Parkinson's disease is a degenerative disorder that affects the central nervous system. The onset of the disease is caused by the death of cells located in the substantia nigra, which is a part of the midbrain. Symptoms include tremors in the fingers, chin or lip, a loss of smell, or a very stiff facial expression. For this study, the research team worked with the five-year long Progression Markers Initiative (PPMI). At the beginning of the experiment, the researchers performed spinal taps on 102 patients from PPMI in order to check their cerebrospinal fluid. This fluid exists as the liquid cushion between the brain and spinal cord. Of the participants, 63 had early and untreated Parkinson's disease and 39 did not have the condition. The researchers compared the fluids from the two sets of patients and focused their research on five protein biomarkers. The biomarkers are amyloid beta, total tau, phosphorylated tau, alpha synucleain and the ratio of total tau to amyloid beta.

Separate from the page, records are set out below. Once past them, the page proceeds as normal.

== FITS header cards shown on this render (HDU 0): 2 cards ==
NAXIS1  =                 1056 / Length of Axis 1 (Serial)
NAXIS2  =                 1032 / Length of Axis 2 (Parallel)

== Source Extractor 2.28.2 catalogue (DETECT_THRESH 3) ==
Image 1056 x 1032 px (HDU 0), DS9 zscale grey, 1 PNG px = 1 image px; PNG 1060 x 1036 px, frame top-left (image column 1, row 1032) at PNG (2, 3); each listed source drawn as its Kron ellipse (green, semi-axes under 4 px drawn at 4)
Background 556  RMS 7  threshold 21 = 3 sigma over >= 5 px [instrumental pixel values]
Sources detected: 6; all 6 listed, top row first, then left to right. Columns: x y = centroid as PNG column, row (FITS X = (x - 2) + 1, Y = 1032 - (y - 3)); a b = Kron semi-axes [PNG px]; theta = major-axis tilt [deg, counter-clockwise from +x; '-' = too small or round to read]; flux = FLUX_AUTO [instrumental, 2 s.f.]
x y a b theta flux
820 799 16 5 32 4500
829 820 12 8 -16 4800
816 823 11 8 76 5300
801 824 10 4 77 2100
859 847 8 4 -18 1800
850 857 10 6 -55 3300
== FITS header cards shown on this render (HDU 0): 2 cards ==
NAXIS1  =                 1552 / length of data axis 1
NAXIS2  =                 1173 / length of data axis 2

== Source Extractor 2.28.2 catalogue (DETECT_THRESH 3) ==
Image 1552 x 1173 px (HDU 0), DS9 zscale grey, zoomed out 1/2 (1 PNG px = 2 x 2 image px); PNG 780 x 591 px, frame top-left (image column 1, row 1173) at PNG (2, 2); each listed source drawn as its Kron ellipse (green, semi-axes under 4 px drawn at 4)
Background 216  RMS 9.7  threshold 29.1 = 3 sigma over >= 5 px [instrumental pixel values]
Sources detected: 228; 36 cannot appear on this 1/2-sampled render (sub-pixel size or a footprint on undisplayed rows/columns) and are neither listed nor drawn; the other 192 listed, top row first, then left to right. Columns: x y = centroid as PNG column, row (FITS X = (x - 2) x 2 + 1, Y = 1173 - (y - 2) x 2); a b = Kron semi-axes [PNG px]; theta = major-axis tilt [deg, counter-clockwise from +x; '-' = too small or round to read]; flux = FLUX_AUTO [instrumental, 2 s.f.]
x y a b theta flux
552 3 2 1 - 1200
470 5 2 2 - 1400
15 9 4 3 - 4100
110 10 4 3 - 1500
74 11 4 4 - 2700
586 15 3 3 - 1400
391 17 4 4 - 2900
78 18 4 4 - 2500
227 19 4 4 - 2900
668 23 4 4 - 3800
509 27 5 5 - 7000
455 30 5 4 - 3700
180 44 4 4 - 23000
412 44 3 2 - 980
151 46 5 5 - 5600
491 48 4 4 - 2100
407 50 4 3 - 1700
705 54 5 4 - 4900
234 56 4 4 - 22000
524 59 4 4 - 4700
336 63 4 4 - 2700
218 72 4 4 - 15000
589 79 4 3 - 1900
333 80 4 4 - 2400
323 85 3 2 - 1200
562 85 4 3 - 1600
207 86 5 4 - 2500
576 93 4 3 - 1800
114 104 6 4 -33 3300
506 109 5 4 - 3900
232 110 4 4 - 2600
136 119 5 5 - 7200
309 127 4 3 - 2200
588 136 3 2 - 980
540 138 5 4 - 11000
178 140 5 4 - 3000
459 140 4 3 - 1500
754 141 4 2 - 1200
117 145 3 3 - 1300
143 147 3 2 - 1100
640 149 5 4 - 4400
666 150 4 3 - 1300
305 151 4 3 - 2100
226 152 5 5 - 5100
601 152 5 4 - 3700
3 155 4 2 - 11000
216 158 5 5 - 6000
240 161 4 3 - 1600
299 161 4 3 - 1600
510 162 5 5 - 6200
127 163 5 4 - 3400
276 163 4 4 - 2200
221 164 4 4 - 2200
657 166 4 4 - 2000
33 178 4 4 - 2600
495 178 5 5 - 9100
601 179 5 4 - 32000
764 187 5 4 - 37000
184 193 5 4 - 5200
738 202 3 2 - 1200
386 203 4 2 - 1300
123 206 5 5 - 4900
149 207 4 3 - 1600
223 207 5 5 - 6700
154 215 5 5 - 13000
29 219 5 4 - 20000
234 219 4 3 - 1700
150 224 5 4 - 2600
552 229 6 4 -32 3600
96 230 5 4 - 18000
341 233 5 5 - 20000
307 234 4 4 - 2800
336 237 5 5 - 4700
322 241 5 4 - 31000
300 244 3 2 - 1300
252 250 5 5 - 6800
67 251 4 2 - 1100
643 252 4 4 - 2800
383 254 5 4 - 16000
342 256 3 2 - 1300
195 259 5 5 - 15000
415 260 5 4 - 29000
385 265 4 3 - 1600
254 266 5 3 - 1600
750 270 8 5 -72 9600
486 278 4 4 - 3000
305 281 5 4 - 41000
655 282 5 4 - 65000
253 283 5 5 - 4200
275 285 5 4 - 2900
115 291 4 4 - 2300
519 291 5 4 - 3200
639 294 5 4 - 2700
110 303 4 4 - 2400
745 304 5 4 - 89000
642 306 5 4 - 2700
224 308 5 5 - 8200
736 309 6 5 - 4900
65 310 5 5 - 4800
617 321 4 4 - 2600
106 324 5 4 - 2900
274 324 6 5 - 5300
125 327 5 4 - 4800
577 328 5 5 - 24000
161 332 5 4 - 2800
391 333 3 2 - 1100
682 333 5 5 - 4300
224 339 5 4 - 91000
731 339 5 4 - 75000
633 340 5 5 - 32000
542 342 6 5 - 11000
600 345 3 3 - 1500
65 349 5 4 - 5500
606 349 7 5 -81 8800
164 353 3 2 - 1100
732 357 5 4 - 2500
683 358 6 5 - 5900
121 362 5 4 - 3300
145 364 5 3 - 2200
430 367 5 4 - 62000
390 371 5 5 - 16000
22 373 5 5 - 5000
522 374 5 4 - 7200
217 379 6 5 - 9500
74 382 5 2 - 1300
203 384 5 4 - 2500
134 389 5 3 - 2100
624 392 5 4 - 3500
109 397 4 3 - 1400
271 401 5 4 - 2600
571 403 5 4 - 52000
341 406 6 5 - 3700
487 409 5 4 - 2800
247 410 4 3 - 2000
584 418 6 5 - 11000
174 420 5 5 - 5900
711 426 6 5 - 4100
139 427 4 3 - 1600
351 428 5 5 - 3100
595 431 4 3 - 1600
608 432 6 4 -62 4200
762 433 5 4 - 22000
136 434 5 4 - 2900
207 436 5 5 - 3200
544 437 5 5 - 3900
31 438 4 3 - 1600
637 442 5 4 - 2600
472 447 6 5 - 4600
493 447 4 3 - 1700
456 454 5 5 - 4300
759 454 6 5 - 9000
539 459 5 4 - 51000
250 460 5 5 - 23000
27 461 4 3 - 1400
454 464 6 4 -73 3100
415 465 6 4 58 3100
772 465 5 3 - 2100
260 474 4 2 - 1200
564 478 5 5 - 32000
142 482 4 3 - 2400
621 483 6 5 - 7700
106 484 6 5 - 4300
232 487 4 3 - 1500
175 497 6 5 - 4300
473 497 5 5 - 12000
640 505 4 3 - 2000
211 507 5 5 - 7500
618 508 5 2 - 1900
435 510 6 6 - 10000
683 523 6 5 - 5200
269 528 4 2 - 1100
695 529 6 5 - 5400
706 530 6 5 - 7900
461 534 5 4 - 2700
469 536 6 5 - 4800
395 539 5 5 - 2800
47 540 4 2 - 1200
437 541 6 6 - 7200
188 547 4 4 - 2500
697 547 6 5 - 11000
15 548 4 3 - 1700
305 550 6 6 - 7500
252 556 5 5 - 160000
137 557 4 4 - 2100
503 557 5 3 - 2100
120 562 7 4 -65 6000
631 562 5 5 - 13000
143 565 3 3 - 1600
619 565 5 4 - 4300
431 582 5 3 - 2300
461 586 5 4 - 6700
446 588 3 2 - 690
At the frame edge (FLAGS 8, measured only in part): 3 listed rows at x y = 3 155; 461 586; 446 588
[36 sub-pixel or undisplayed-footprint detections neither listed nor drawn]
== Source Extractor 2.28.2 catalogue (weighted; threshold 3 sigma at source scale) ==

The researchers found that participants with early signs of Parkinson's had lower levels of motor dysfunction. These patients also had lower amounts of tau and alpha synuclein. For patients with muscles that froze frequently and had problems walking, they had lower levels of amyloid beta and tau. The researchers hope that these biomarkers could potentially help with early detection of Parkinson's disease.

"Parkinson's disease is very complex and varies from person to person. One of the biggest challenges to improving care and finding better treatments is the lack of a biomarker that can diagnose the disease and predict its progression," commented Beth Vernaleo, the senior manager of research programs for the Parkinson's Disease Foundation. Vernaleo was not a part of the study. "Although additional research is needed, by demonstrating that cerebrospinal fluid may in fact be a biomarker for Parkinson's disease, this study brings us closer to our goals of diagnosing Parkinson's disease earlier and developing individualized treatment plans."

The study was published in JAMA Neurology.